I always thought that the history of graphic design was on its own, having no relation to the history of art and the different art movements that emerged throughout the years. But through the past few lectures, I learnt that the history of graphic design goes along with the history of art, with each movement influencing the different styles of graphic design and how graphic design isn’t just about the layout but also the type, forms, images and the techniques.
Even though I learnt quite a lot from the lectures, I feel like I spent more time trying to memorise the terms and names rather than understanding the concepts. I think it might be because there is too much content compact into 4 weeks. However, I’m amazed at how much we have learnt and I think it is quite useful to know about graphic design even though I might not be in visual communication. Overall, I think the past 4 weeks were enjoyable and I’ve learnt a lot from Desmond.
Man Ray was a photographer, painter, sculptor and film maker who is well known for his photography. As mentioned in the lecture, Man Ray experimented with different ways of creating a photo. I was fascinated by Man Ray’s experimentations in photography and decided to find out more about the effects he came up with and how they worked.
Rayographs, also known as photograms, were photographic prints created without the use of a camera, but rather with photosensitive paper. Objects were placed on photosensitive paper which was exposed to light. As the objects block out the light, images of the objects appears after the paper is developed.
Solarisation and the Sabattier effect happens when the photograph is extremely overexposed. Because of the overexposure, there is a reverse in the value tones where the darker areas become lighter and vice versa.
I think it’s interesting how the objects and photographs can be manually manipulated to produce different effects that I thought were only possible with digital means like photoshop.
Ukiyo-e meaning “picture of the floating world” is a form of Japanese art which uses woodblock printing. I think it is amazing how the monochromatic woodblock printing technique used for the Diamond Sutra evolved into this polychromatic version. One of the most popular Ukiyo-e works is The Great Wave off Kanagawa by Katsushika Hokusai that was shown in the lecture.
I really like the artwork but I’m also interested in knowing more about another work in the lecture, One Hundred Famous Views of Edo by Ando Hiroshige. The work is split into four parts — Spring, Summer, Fall and Winter. It depicts different sceneries of Edo (also known as Tokyo now). I realized after doing some research that there isn’t any meaning behind the work… it is just a depiction of scenes.
I like that this series of work tells us how Tokyo looked like at that time and the daily lives of people of that period. Although the colours are mostly flat, they tried to express depth by varying the shades of colours. I also like the colour gradients in the background of the works. Overall, I think it is impressive how they managed to achieve this using woodblock printing.

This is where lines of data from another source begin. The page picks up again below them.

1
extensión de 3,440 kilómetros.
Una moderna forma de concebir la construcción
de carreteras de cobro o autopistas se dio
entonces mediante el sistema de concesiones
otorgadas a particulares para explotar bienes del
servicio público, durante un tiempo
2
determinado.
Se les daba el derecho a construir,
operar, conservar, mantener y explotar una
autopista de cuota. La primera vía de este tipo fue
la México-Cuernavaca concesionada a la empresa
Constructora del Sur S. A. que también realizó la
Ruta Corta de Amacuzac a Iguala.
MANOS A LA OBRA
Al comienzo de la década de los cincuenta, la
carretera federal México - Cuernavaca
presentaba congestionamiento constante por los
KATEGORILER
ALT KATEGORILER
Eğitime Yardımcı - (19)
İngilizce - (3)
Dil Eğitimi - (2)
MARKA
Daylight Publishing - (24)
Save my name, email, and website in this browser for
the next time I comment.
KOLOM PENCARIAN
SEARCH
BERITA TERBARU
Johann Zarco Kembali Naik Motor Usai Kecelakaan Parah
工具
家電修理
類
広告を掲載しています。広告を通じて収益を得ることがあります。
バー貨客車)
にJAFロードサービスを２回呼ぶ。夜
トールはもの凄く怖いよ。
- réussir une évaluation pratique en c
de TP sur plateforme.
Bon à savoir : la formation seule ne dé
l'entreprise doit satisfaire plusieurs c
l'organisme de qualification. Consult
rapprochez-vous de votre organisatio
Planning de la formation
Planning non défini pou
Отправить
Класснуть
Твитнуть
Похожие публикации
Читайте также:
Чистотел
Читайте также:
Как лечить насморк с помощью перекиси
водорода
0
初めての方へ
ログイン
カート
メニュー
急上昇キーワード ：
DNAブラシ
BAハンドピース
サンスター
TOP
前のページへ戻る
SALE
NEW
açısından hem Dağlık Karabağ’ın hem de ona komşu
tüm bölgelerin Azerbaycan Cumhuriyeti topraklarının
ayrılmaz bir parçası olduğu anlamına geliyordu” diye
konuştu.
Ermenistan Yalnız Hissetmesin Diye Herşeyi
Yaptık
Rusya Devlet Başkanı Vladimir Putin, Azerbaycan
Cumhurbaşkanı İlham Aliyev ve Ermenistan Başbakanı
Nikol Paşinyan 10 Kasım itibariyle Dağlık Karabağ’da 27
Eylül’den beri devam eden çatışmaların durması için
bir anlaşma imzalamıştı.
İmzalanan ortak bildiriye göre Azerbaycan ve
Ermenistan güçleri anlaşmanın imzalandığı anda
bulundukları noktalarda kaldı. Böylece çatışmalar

Printing is one of the four greatest inventions of China. The Chinese first started with woodblock printing, but there were a few problems:
A lot of material(wood) was required to print a whole book
The blocks took up a lot of space
Carving an entire page out of wood meant they had to redo the whole thing even with the tiniest mistake
That’s when Bi Sheng came up with the movable type where each character was carved on individual blocks. As the character blocks are small and could be reused for different pages, it was easier to store and less material was needed. It was also easier to replace the blocks if there were mistakes or damages.
Unfortunately, the Chinese characters are too complicated and there are far too many of them so movable type wasn’t really favoured by the Chinese. Even so, Bi Sheng’s invention led to the development of Johannes Gutenberg’s punch and matrix, and also the first printing press. I think that woodblock printing and movable type are impressive inventions and without them, we might not even have our modern printing techniques of today.